WHAT YOU HAVE TO DO
The expected output is every entry, repeated exactly.

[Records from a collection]
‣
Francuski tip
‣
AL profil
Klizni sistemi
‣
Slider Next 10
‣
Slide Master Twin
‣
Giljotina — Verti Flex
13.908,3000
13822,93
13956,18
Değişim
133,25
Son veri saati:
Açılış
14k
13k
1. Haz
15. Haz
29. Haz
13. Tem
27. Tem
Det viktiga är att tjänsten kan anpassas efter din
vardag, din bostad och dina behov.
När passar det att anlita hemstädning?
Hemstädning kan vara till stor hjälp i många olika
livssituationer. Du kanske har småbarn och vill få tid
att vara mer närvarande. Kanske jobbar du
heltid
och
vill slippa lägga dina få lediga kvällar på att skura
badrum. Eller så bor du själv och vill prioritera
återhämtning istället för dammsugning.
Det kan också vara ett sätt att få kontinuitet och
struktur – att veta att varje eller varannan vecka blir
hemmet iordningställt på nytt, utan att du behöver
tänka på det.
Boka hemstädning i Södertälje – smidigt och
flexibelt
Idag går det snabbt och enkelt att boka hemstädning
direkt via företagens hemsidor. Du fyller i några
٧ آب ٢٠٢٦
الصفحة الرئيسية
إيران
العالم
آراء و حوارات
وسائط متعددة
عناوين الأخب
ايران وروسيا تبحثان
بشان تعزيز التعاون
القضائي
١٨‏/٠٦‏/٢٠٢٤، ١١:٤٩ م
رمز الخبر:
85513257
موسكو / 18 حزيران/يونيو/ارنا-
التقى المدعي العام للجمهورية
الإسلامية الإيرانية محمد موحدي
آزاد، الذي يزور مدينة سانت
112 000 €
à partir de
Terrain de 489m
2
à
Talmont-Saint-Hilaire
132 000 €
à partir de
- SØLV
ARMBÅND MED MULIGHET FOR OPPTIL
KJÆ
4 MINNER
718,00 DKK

SOLUTION TO THE PROBLEM
‣
Francuski tip
‣
AL profil
Klizni sistemi
‣
Slider Next 10
‣
Slide Master Twin
‣
Giljotina — Verti Flex
13.908,3000
13822,93
13956,18
Değişim
133,25
Son veri saati:
Açılış
14k
13k
1. Haz
15. Haz
29. Haz
13. Tem
27. Tem
Det viktiga är att tjänsten kan anpassas efter din
vardag, din bostad och dina behov.
När passar det att anlita hemstädning?
Hemstädning kan vara till stor hjälp i många olika
livssituationer. Du kanske har småbarn och vill få tid
att vara mer närvarande. Kanske jobbar du
heltid
och
vill slippa lägga dina få lediga kvällar på att skura
badrum. Eller så bor du själv och vill prioritera
återhämtning istället för dammsugning.
Det kan också vara ett sätt att få kontinuitet och
struktur – att veta att varje eller varannan vecka blir
hemmet iordningställt på nytt, utan att du behöver
tänka på det.
Boka hemstädning i Södertälje – smidigt och
flexibelt
Idag går det snabbt och enkelt att boka hemstädning
direkt via företagens hemsidor. Du fyller i några
٧ آب ٢٠٢٦
الصفحة الرئيسية
إيران
العالم
آراء و حوارات
وسائط متعددة
عناوين الأخب
ايران وروسيا تبحثان
بشان تعزيز التعاون
القضائي
١٨‏/٠٦‏/٢٠٢٤، ١١:٤٩ م
رمز الخبر:
85513257
موسكو / 18 حزيران/يونيو/ارنا-
التقى المدعي العام للجمهورية
الإسلامية الإيرانية محمد موحدي
آزاد، الذي يزور مدينة سانت
112 000 €
à partir de
Terrain de 489m
2
à
Talmont-Saint-Hilaire
132 000 €
à partir de
- SØLV
ARMBÅND MED MULIGHET FOR OPPTIL
KJÆ
4 MINNER
718,00 DKK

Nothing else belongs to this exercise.